- Born: 27 January 1971 (age 55) Paide, then part of Estonian SSR, Soviet Union
- Other name: Karin Tammaru-Taalmaa
- Occupation: Actress
- Years active: 1996–present
- Partner: Indrek Taalmaa
- Children: 2

= Karin Tammaru =

Estonian actress

Karin Tammaru (born 27 January 1971) is an Estonian stage, television and film actress.

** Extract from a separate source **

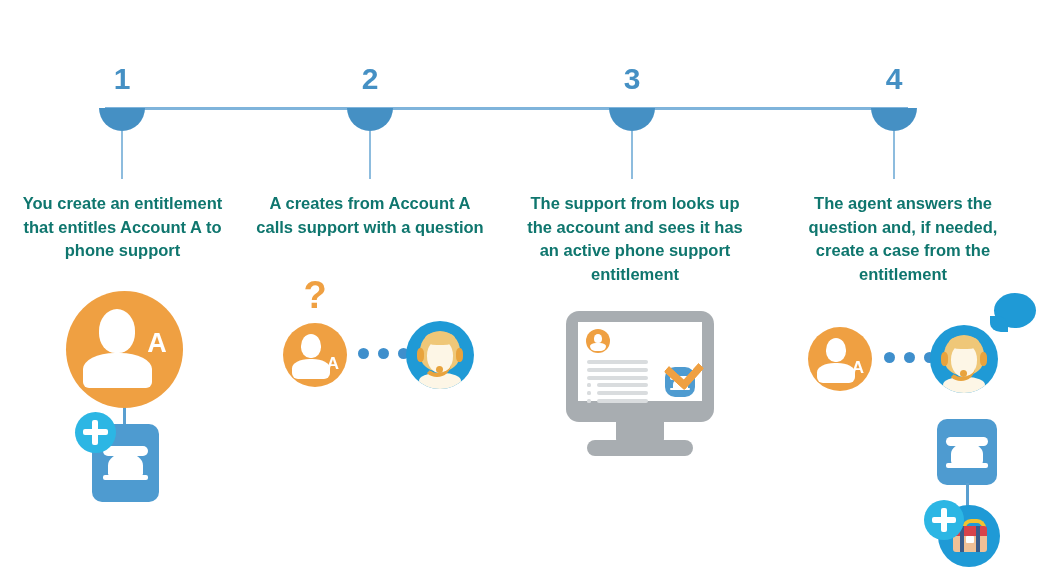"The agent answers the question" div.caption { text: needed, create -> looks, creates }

==Early life and education==
Karin Tammaru was born in Paide, in Järva County to Leonhard-Heinrich Tammaru and Linda Tammaru (née Dröner). She has one sister. She studied at Tallinn 7th School between 1976 and 1986. Afterward, she attended secondary school at the Jakob Westholm Gymnasium, studying music, from 1986, until graduating in 1989. After graduating from secondary school, she studied at Tallinn Pedagogical Institute (now, Tallinn University) from 1990 until 1992 before continuing her studies at EMA Higher Drama School (now, the Estonian Academy of Music and Theatre) in Tallinn, graduating in 1996. Among her graduating classmates were Taavi Eelmaa, Ain Prosa, René Reinumägi, Indrek Saar, Tarvo Sõmer, and Ardo Ran Varres.

==Stage career==
In 1996, shortly after her graduation from EMA Higher Drama School, Tammaru began an engagement as an actress at the Rakvere Theatre. She would remain at the Rakvere Theatre for two years, leaving in 1998 to join the Vanemuine theatre in Tartu. This would be Tammaru's longest engagement; lasting eight years before leaving in 2006. Following her departure from the Vanemuine, she joined the Endla Theatre in Pärnu, where she is currently engaged.

Some of her most notable performances at the Endla Theatre include roles in such works by authors and playwrights as: Kaite O'Reilly, Urmas Vadi, Anton Chekhov, Maurice Maeterlinck, William Gibson, Donald Bisset, Ervin Õunapuu, Wajdi Mouawad, Bengt Ahlfors, Sacha Lichy, Andrus Kivirähk, Gustave Flaubert, Joanna Owsianko, Tiit Palu, and Nikolai Gogol, among others.

==Television and film==
Tammaru's first film role was as a voice actress and narrator for the 1996 Priit Tender directed short animated Estonian film Gravitatsioon for Eesti Joonisfilm. This was followed by the role of Milvi in the 2009 Andrus Tuisk directed dramatic feature film Pangarööv for Filmivabrik. In 2011, she appeared as Director Jaaksoo in the Katrin Laur directed Estinfilm drama Surnuaiavahi tütar, about the disintegration of a rural family. In 2014, she had a small role as a mother in the film short Lõunavalgus, directed by Kairit Krass. This was followed by the role of Gert's mother in the 2022 period-drama Kalev, directed by Ove Musting.

Apart from films, Karin Tammaru has also appeared in a number of television productions. In 2006, she made an appearance on the Eesti Televisioon (ETV) crime drama series Ohtlik lend. The same year, she played the role of Natasha in the Tapio Piirainen directed Finnish feature-length television crime-drama film Bodomin legenda for Yleisradio (YLE).

Other television appearances include the role of Maia on two episodes of the Kanal 2 crime-drama series Kelgukoerad in 2010; as a teacher on the ETV political satire series Riigimehed in 2013; a 2014 role on the Kanal 2 crime-drama series Viimane võmm; and several characters on the popular TV3 comedy-crime series Kättemaksukontor between 2009 and 2015.

In 2023 he played the role of a Marine Corporal in Last Sentinel directed by Tanel Toom.

==Personal life==
Karin Tammaru is in a long-term relationship with actor Indrek Taalmaa. The couple have two sons and reside in Tallinn.